А звуков, звуков! Радуясь погожему утру, отовсюду, словно наперегонки, неслись людские голоса, скрип ворот, колодезных журавцов, оглушительная перекличка петухов, брех собак, рев скотины и телят, блеянье овец и ржанье лошадей. Эту причастную к человеческой деятельности хуторскую разноголосицу перекрывал разнокалиберный концерт вечной собственности природы: гулюшков-воркунов, верещанье воробьев, резкие – что твое «Яблочко» – коленца скворцов, виртуозные перепевы соловьев и теньканье синиц.
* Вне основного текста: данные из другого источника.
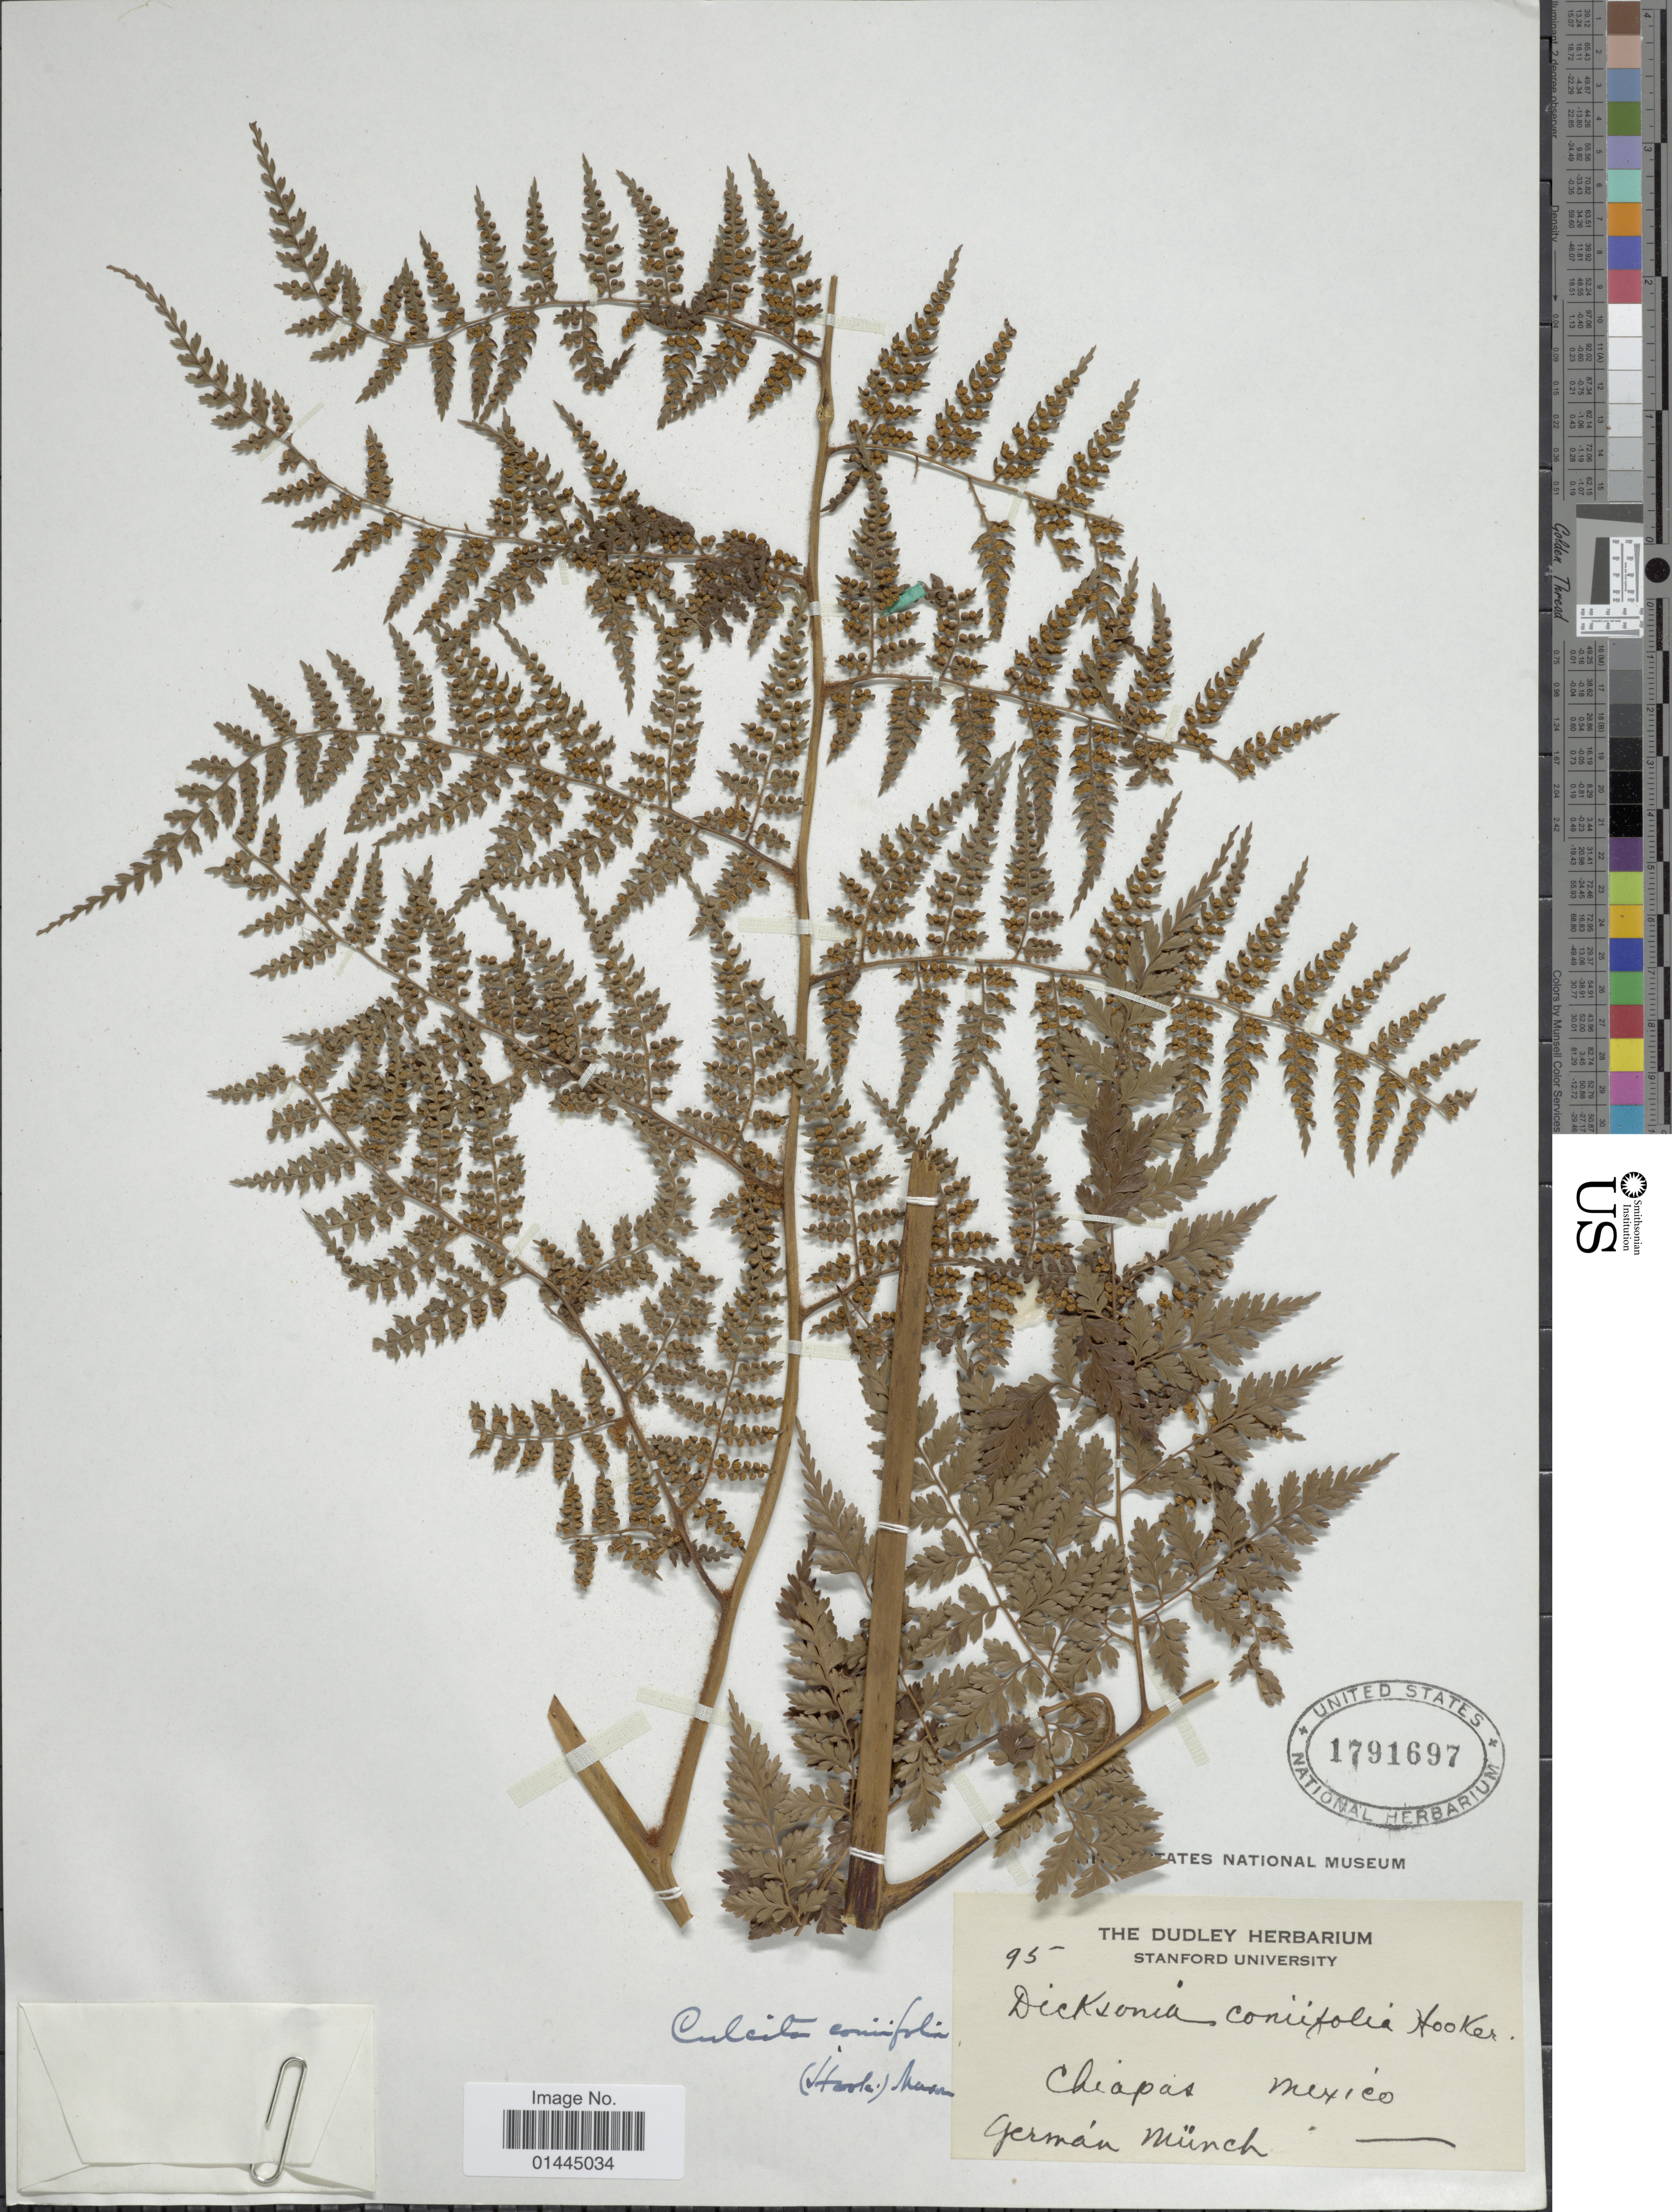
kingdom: Plantae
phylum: Tracheophyta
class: Polypodiopsida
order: Cyatheales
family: Culcitaceae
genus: Culcita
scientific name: Culcita coniifolia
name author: (Hook.) Maxon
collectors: G. Munch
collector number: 95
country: Mexico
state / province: Chiapas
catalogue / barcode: US 1791697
Среди них слух улавливает по-своему трогательную песню жаворонка, словно заведенное пупуканье хохлатого удода (у хуторян просто «пустошка»), воркованье дикой горлинки (у нас ее зовут ласково «горлышка»), звонкоголосое мяуканье иволги, щебет ласточек-касаток, без устали отсчитывает кому-то года вертихвостка-кукушка, где-то дятел долбит перестояло-сухую лесину, изредка каркают вездесущие вороны – десятки видимых и невидимых птах радовались жизни и, сами того не замечая, своей посильной лептой поддерживали оглушительно-дюжий хор.
Всем этим буйством зеленого царства, разнообразием запахов и разноголосьем природа словно стремилась показать непостижимость жизни, многообразие созданного ею растительного и животного мира, его неповторимость и самобытную красоту, дошедшую да нас из тьмы веков.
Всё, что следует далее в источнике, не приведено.